**Task prompt**
Gather every line in the items below that contains the word "chart" and copy each one in full.

**Input data**
◆ ◆ ◆
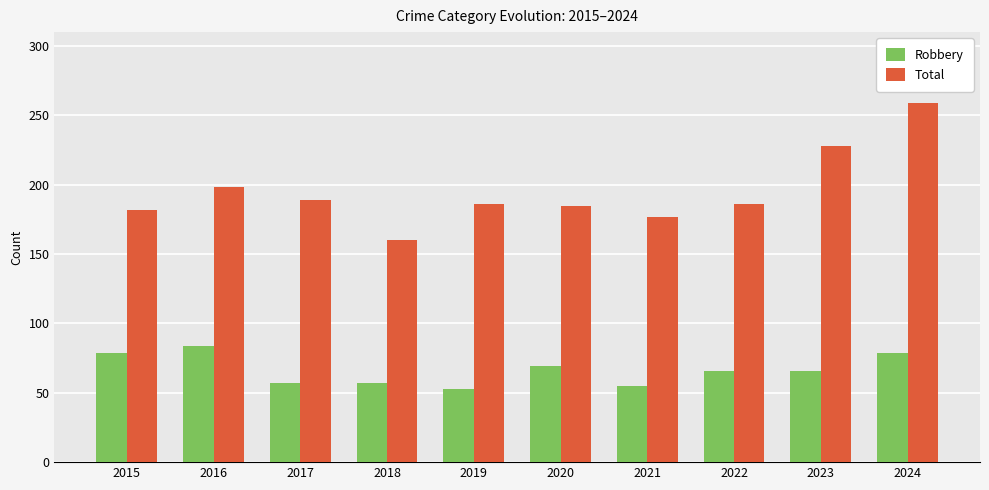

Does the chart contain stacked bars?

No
◆ ◆ ◆
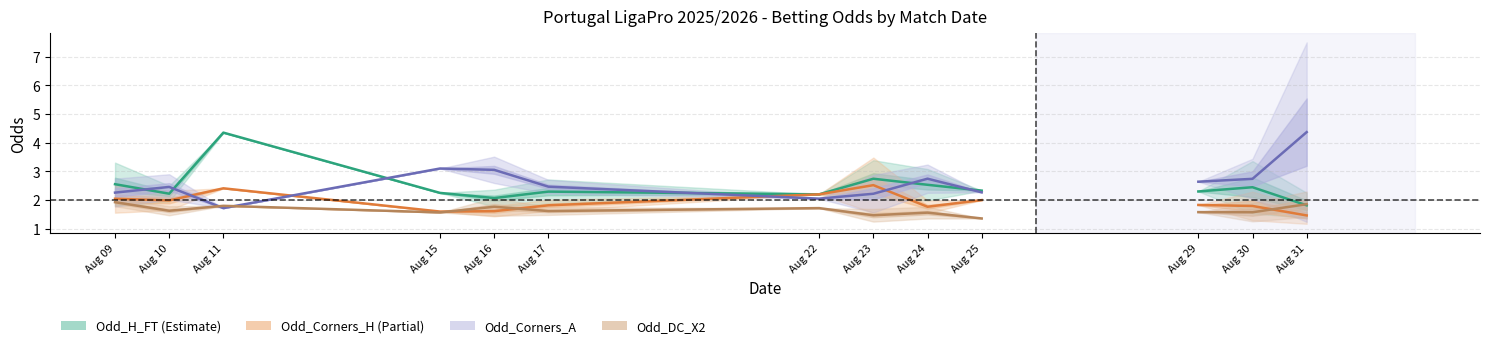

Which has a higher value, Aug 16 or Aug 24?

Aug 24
◆ ◆ ◆
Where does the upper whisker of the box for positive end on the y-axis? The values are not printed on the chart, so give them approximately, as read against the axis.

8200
◆ ◆ ◆
**Response to this task**
Does the chart contain stacked bars?
Where does the upper whisker of the box for positive end on the y-axis? The values are not printed on the chart, so give them approximately, as read against the axis.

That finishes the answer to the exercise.